* _Okuma Metni_
ARASA XI: Böyük Anamın Malatya'sı
...O yıllarda köy, nahiye ve kazalarda ancak varlıklı evlerde yine gazyağı ile çalışan lüx...
Ertaç ÖNAL ertaconal@mynet.com
1950 yılı sonbahar akşamı. 1940 model benzinli şevrole (Chevrolet) marka kamyon, kasasında ev eşyası yüklü halde Kürecik rampasını tırmanmaya çalışırken, kamyon motoru bazen hasta bir ihtiyarın kesik kesik inlemesine, bazen şımarık bir çocuğun mızmızlanmasına benzer sesler çıkararak yol alıyor, motorunun aşırı zorlanması ile uzunca burnu üzerindeki yer yer boyası dökük ve yaralı kaputu vibratör gibi sarsılıyordu. Rampadan düzlüğe çıkınca yolun sağındaki tepecik üzerine konuşlanmış toprak damlı tek katlı bir kerpiç binanın penceresinde idare lambasının ışığının adeta göz kırparak kısa aralıklarla yanıp söndüğünü gördük.
O yıllarda köy, nahiye ve kazalarda ancak varlıklı evlerde yine gazyağı ile çalışan lüx lambalar bulunurdu ki bu yerler henüz medeniyetin elektriği ile tanışmamıştı. Birçok il merkezinde de ancak sayılı evlerde elektrik bulunuyordu.

* _Yapılacaklar_
**1.** Okuma metninde "1950 yılı sonbahar akşamı." sözleriyle başlayan paragrafı, ana bilgileri koruyarak daha kısa biçimde yeniden yazın.
**2.** Okuma metnindeki "Birçok il merkezinde de ancak sayılı evlerde elektrik bulunuyordu." cümlesini İngilizceye çevirin.
Kayıtların bu çalışmada hiçbir rolü yoktur.

* _Kayıt Listesi_
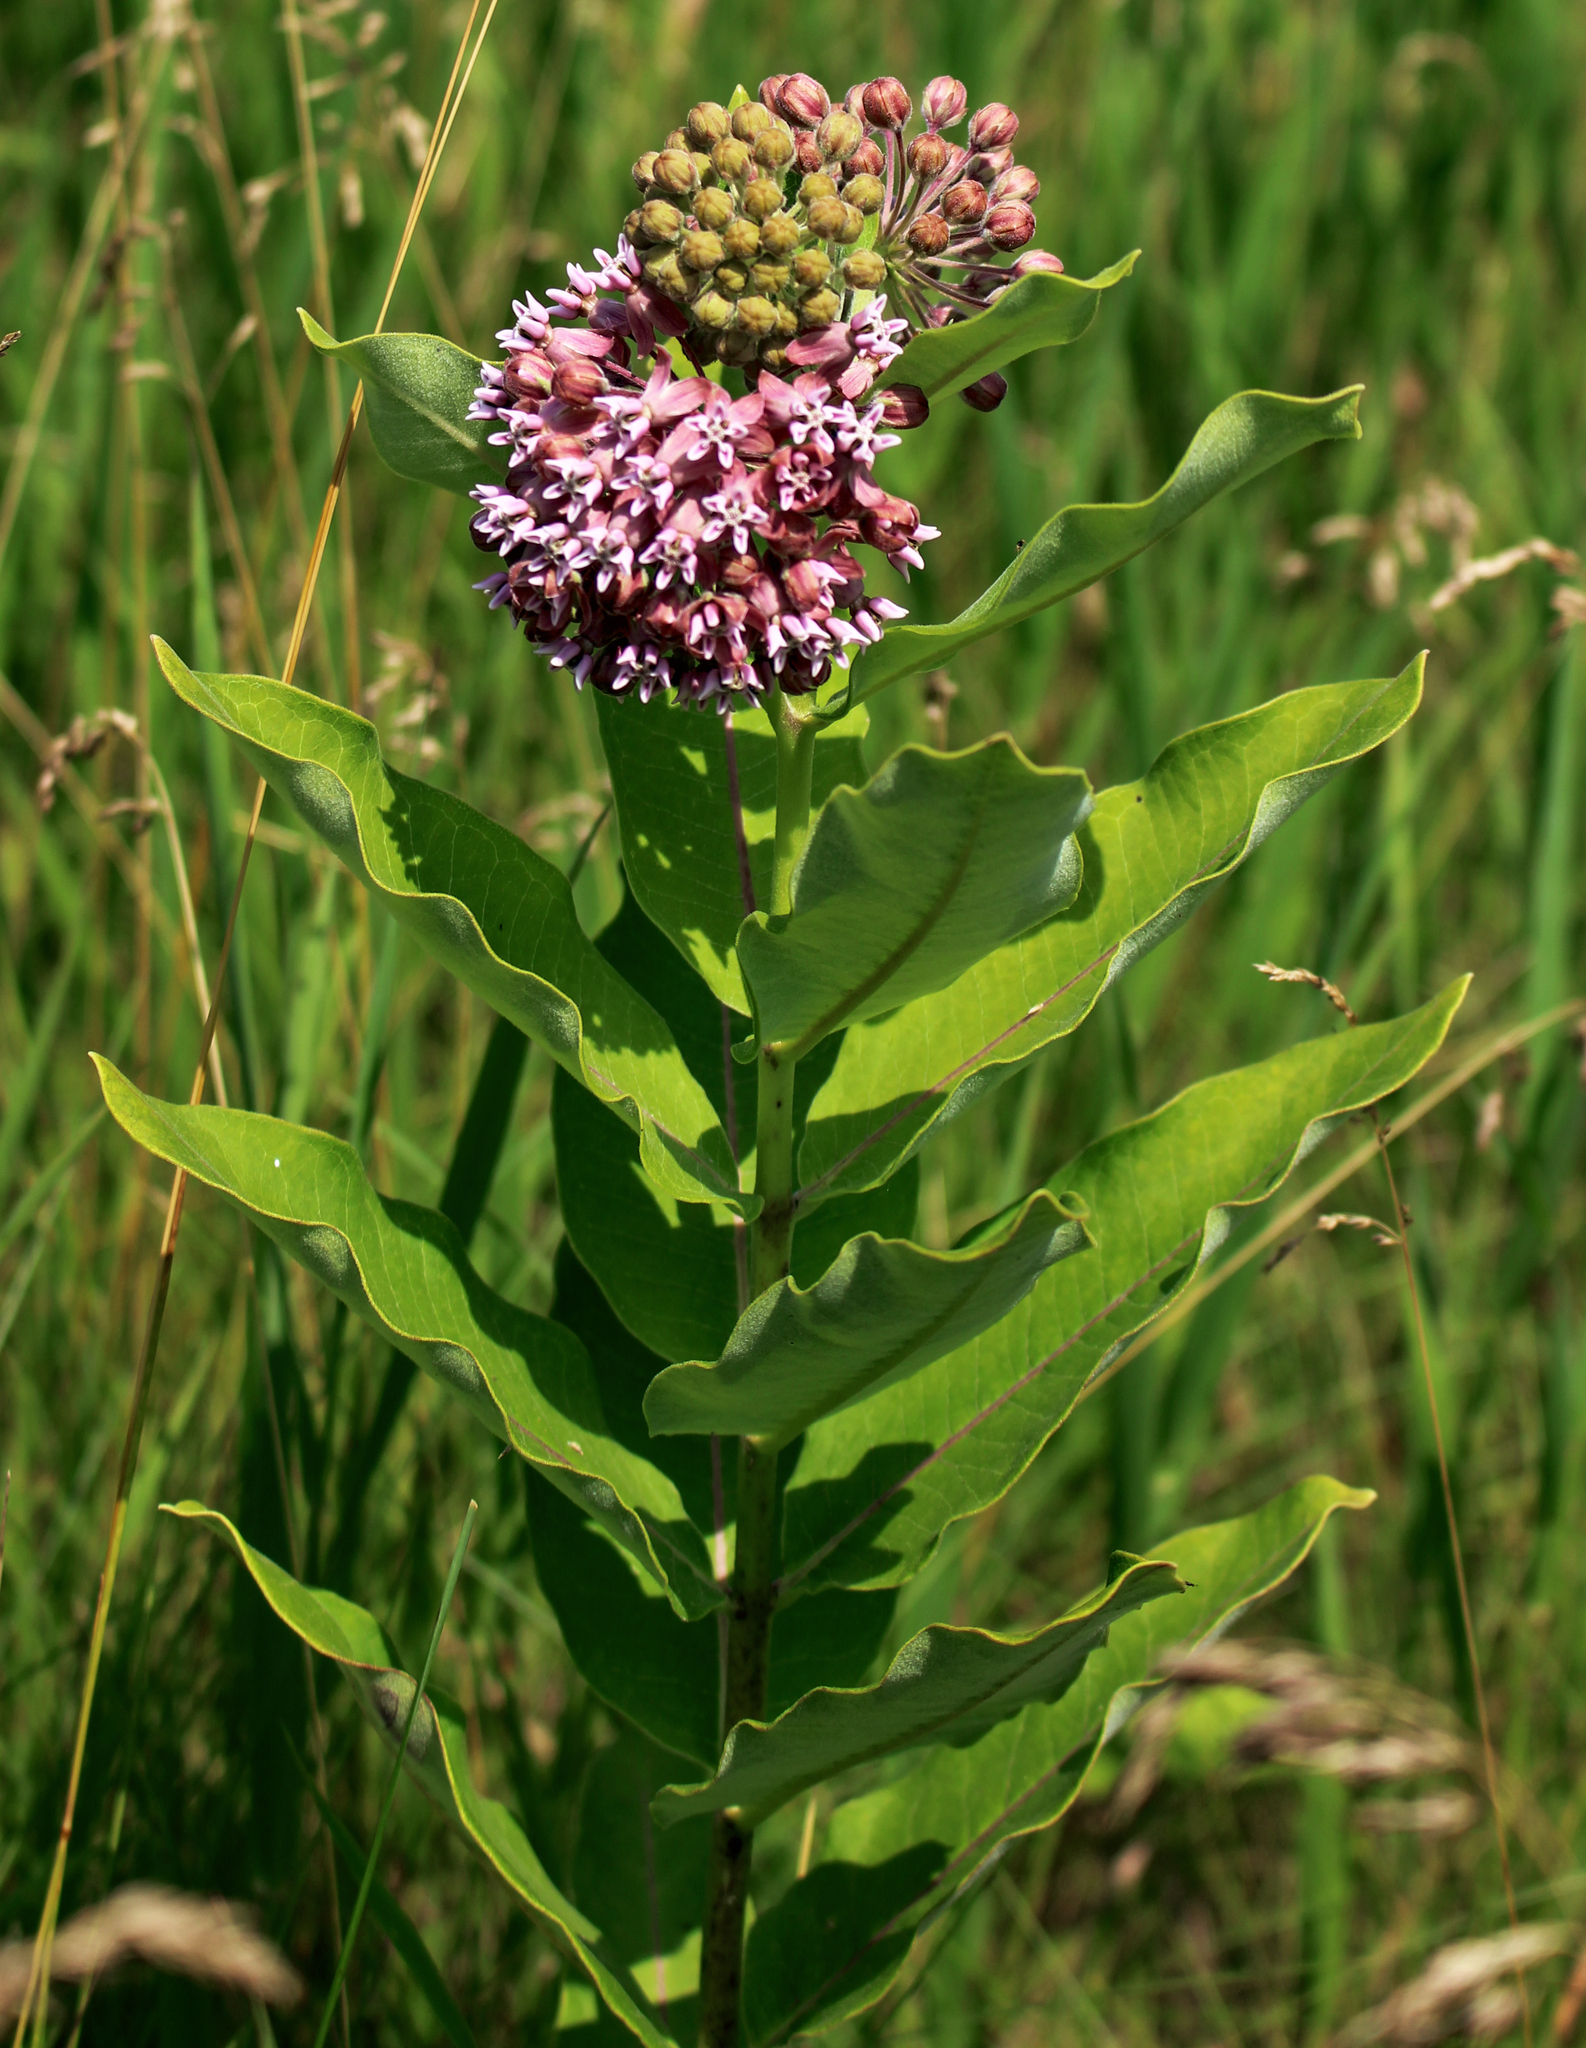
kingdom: Plantae
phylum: Tracheophyta
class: Magnoliopsida
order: Gentianales
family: Apocynaceae
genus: Asclepias
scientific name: Asclepias syriaca
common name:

* _Görev Yanıtları_
**1.** 1950 sonbaharında bir akşam, kasası ev eşyasıyla yüklü 1940 model benzinli bir Chevrolet kamyon Kürecik rampasını tırmanıyordu. Zorlanan motor inlemeye ve mızmızlanmaya benzer sesler çıkarıyor, boyası yer yer dökük kaput sarsılıyordu. Düzlüğe çıkınca yolun sağındaki tepecikte duran toprak damlı, tek katlı bir kerpiç binanın penceresinde idare lambası ışığının kısa aralıklarla yanıp söndüğünü gördük.

**2.** In many provincial centers, too, only a handful of houses had electricity.